Brève présentation des magistrats qui vont juger Gbagbo le 18 juin
Hans-Peter Kaul est un vétéran de l’arsenal judiciaire international. Agé de 69 ans (il est né en 1943), ce membre du Barreau allemand a intégré la CPI le 11 mars 2003, pour un mandat de trois ans. Il sera réélu en 2006 pour un autre mandat de neuf. Hans-Peter Kaul est depuis le 11 mars 2009, le second vice-président de la CPI, élu pour un mandat de trois ans. La deuxième juge de la Chambre I, Christine Van Den Wyngaert, est une Belge flamande âgée de 60 ans (née en 1952). Titulaire d’un Doctorat en Droit Pénal international, cette enseignante à l’Université siège à la CPI depuis le 11 mars 2009, pour un mandat de neuf ans. Enfin, la juge présidente de la Chambre I, Silvia Fernandez De Gurmendi, est de nationalité argentine. Âgée de 58 ans (née en 1954), elle est entrée en fonction à la CPI seulement le 20 janvier 2010, pour un mandat de huit ans. Cette juriste titulaire d’un Doctorat en Droit, est également Professeur associé dans des institutions académiques aux Etats-Unis. Ces trois juges jouissent d’une notoriété et d’une respectabilité indéniable dans le domaine judiciaire. Christine Van Den Wyngaert a une vaste expérience judiciaire au niveau international. Elle a siégé de 2000 à 2002 à la Cour internationale de justice (CIJ) en qualité de juge ad hoc, et a été élue juge au Tribunal pénal international pour la Yougoslavie (TPIY), où elle a exercé pendant plus de cinq ans (2003-2009). La Juge Unique Silvia de Gurmendi, totalise plus de 20 ans de pratique dans le domaine des droits de l’homme, du droit international et du droit humanitaire. Elle est également auteur de plusieurs publications concernant la procédure pénale et les définitions de la notion de victime. Enfin, Hans-Peter Kaul, en sa qualité de directeur de la Division du droit international public au sein du bureau fédéral des affaires étrangères (1996-2002), a conduit plusieurs affaires au nom de l’Allemagne, son pays, devant la Cour internationale de justice (CIJ).

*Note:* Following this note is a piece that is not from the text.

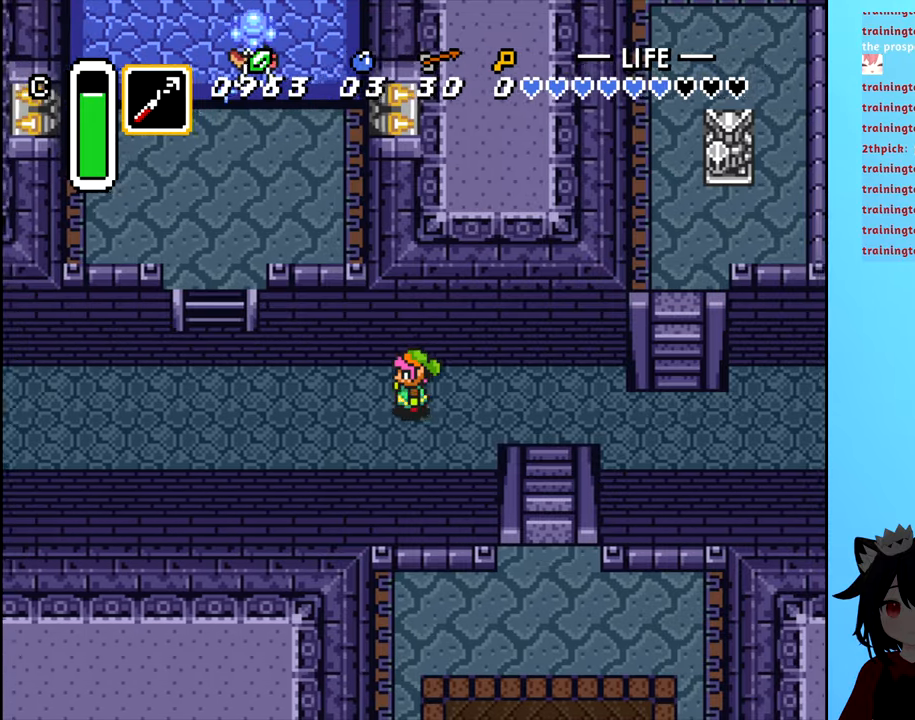
{"buttons": ["DPAD_LEFT"], "events": []}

Gbagbo face à de redoutables praticiens du Droit
C’est donc face à cette impressionnante armada de juges chevronnés que la Défense de Laurent Gbagbo, menée par l’avocat français Me Emmanuel Altit (dont l’un des plus hauts faits d’armes au niveau judiciaire international est d’avoir défendu les infirmières bulgares emprisonnées en Libye sous le régime de feu le Colonel Mouammar Kadhafi), devra prouver l’innocence de l’ancien chef de l’Etat ivoirien à partir du 18 juin prochain. Pour y parvenir, les deux parties (Accusation et Défense) procèdent depuis décembre 2011, à des audiences de mise en état devant le Juge Unique Silvia de Gurmendi et la Greffière en chef de la CPI, Silvana Arbia. C’est-à-dire que pratiquement tous les jours, les deux parties procèdent à des échanges de « requêtes » et de documents portant sur tous les aspects de l’affaire : éléments à charge et à décharge (Accusation) et les preuves contradictoires (Défense), modalités de divulgation et d’expurgation des témoins, questions de droit et de simple procédure, etc. Ces audiences de mise en état prendront fin seulement un mois avant l’audience de confirmation des charges, qui se déroulera du 18 au 30 juin 2012 selon le calendrier prévisionnel des audiences de la CPI.